ArcelorMittal South Africa’s (AMSA) decision to shut down its long steel business, putting over 80,000 jobs at risk, exposes the deep flaws in the country’s industrial policies, says Mlondi Mdluli, DA Deputy Spokesperson on Trade, Industry & Competition.
“This is a devastating blow for workers and a direct result of failed government policies that have crippled the sector,” Mdluli said.
He pointed to three key policy missteps:
- Departmental Master Plans that have artificially propped up selected companies, including AMSA, fostering dependency rather than competition.
- Price Controls (Price Preference System) forcing scrap metal to be sold domestically at below-market prices before it can be exported.
- Scrap Metal Export Tax, further disincentivising exports and weakening the industry.
The DA is calling on Trade, Industry & Competition Minister Parks Tau to scrap these failed interventions and implement pro-market reforms instead.

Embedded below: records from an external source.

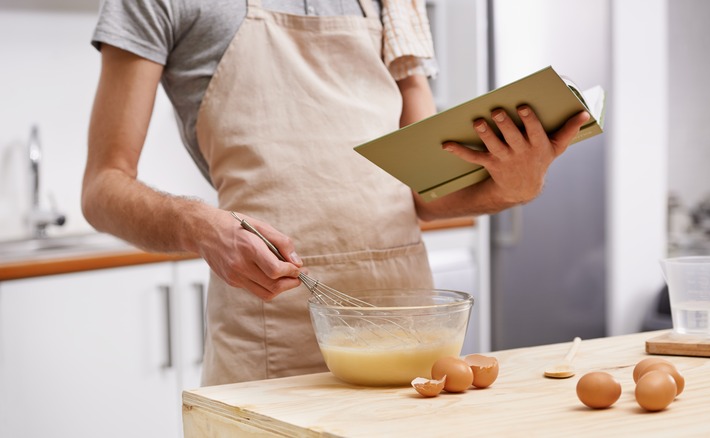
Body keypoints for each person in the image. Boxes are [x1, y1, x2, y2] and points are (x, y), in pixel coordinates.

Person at [83, 0, 590, 386]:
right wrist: (198, 225)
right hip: (269, 337)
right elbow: (102, 186)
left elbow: (425, 192)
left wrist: (512, 187)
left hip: (406, 327)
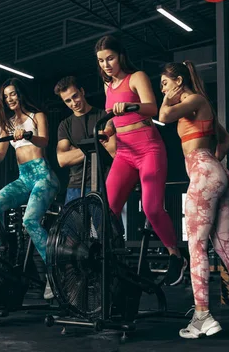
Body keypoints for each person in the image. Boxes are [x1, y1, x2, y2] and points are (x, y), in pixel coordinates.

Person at [158, 61, 229, 341]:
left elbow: (163, 114)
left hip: (204, 172)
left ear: (179, 80)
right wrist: (215, 165)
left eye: (164, 82)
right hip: (215, 172)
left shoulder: (194, 99)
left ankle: (202, 317)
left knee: (196, 246)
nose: (162, 87)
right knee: (224, 246)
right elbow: (227, 140)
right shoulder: (202, 105)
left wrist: (168, 95)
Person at [95, 35, 187, 286]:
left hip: (148, 148)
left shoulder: (136, 77)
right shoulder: (107, 86)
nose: (106, 64)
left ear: (120, 56)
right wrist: (108, 132)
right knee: (108, 209)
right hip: (124, 152)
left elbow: (151, 108)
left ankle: (176, 256)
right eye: (101, 60)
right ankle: (126, 260)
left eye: (110, 58)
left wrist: (130, 106)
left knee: (151, 207)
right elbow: (115, 121)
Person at [0, 78, 60, 299]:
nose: (10, 99)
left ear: (20, 94)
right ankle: (4, 256)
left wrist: (28, 135)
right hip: (24, 178)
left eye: (13, 94)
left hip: (43, 176)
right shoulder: (7, 125)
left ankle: (54, 273)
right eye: (6, 96)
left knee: (29, 220)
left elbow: (44, 141)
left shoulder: (36, 116)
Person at [55, 76, 116, 204]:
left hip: (104, 183)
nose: (73, 103)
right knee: (72, 224)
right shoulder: (65, 125)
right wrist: (96, 145)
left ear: (82, 91)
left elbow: (112, 151)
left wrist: (75, 151)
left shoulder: (104, 117)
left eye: (75, 96)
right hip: (75, 186)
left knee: (105, 224)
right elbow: (62, 159)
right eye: (67, 101)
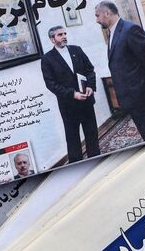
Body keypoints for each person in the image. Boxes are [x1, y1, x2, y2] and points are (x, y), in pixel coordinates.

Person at [95, 1, 145, 141]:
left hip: (141, 93)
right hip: (131, 95)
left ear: (107, 13)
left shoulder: (130, 29)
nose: (97, 20)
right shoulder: (113, 32)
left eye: (98, 15)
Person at [40, 26, 101, 163]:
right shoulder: (47, 59)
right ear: (52, 39)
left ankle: (96, 160)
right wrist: (72, 94)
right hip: (68, 106)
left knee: (92, 134)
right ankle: (77, 166)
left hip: (86, 102)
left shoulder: (77, 50)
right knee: (72, 138)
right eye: (60, 35)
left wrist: (91, 86)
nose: (64, 36)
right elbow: (51, 84)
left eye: (64, 33)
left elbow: (90, 70)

“We need to shift from policies that stifle competition and exports to those that drive real economic growth,” Mdluli said.
The DA proposes:
- Reviewing industrial subsidies to ensure they create sustainable growth, not reliance.
- Prioritising export-driven strategies to increase revenue.
- Creating a competitive business environment through investments in infrastructure, affordable energy, safety, and skills development.
“The time for politically convenient, short-term fixes is over. South Africa has the potential to be a thriving trade economy, but only if we adopt policies backed by evidence and real political will,” Mdluli concluded.